START RECORDS SHOWN
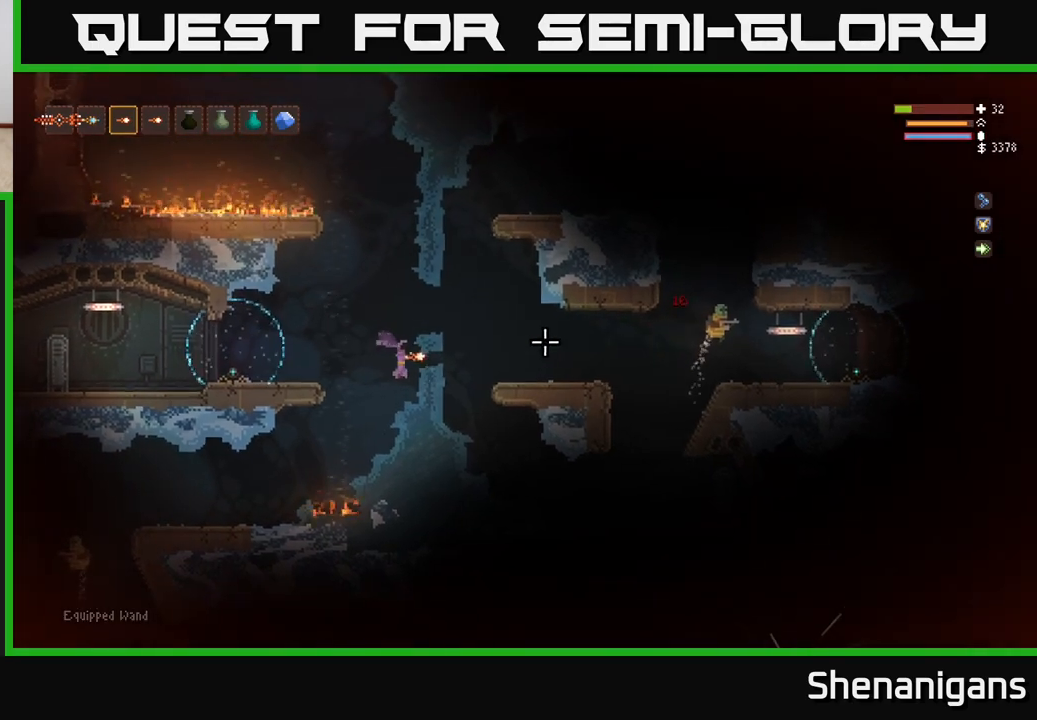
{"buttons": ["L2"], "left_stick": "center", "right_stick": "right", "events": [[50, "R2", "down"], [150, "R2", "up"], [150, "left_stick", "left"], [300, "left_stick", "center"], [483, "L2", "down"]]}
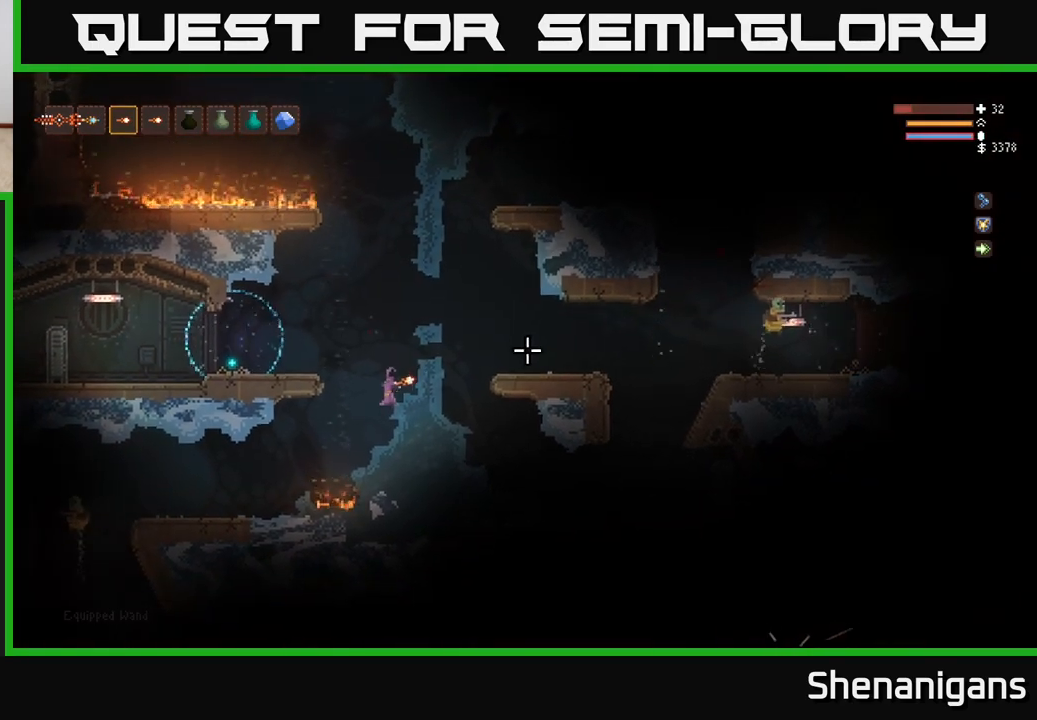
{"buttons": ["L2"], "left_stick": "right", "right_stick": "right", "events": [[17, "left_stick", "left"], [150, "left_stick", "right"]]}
END RECORDS SHOWN
START RECORDS SHOWN
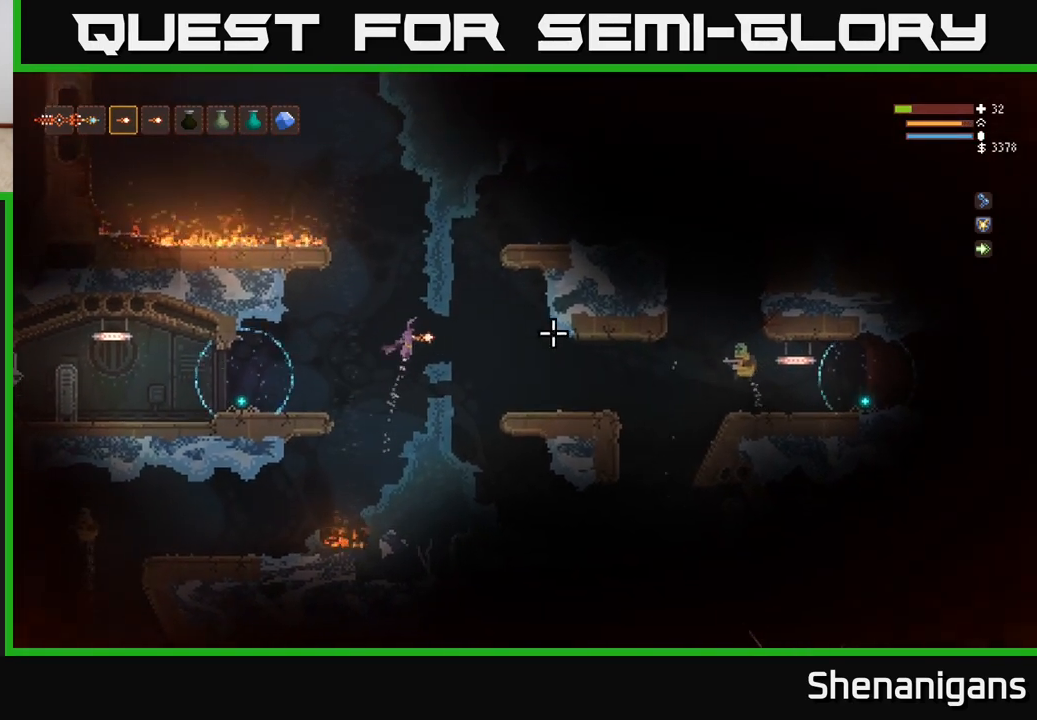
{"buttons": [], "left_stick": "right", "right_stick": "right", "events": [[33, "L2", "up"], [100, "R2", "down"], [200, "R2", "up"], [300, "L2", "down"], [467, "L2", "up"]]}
END RECORDS SHOWN
### EXERCISE BRIEF
Gather each line in the data that holds the string "down".

### EXERCISE RESPONSE
{"buttons": ["L2"], "left_stick": "center", "right_stick": "right", "events": [[50, "R2", "down"], [150, "R2", "up"], [150, "left_stick", "left"], [300, "left_stick", "center"], [483, "L2", "down"]]}
{"buttons": [], "left_stick": "right", "right_stick": "right", "events": [[33, "L2", "up"], [100, "R2", "down"], [200, "R2", "up"], [300, "L2", "down"], [467, "L2", "up"]]}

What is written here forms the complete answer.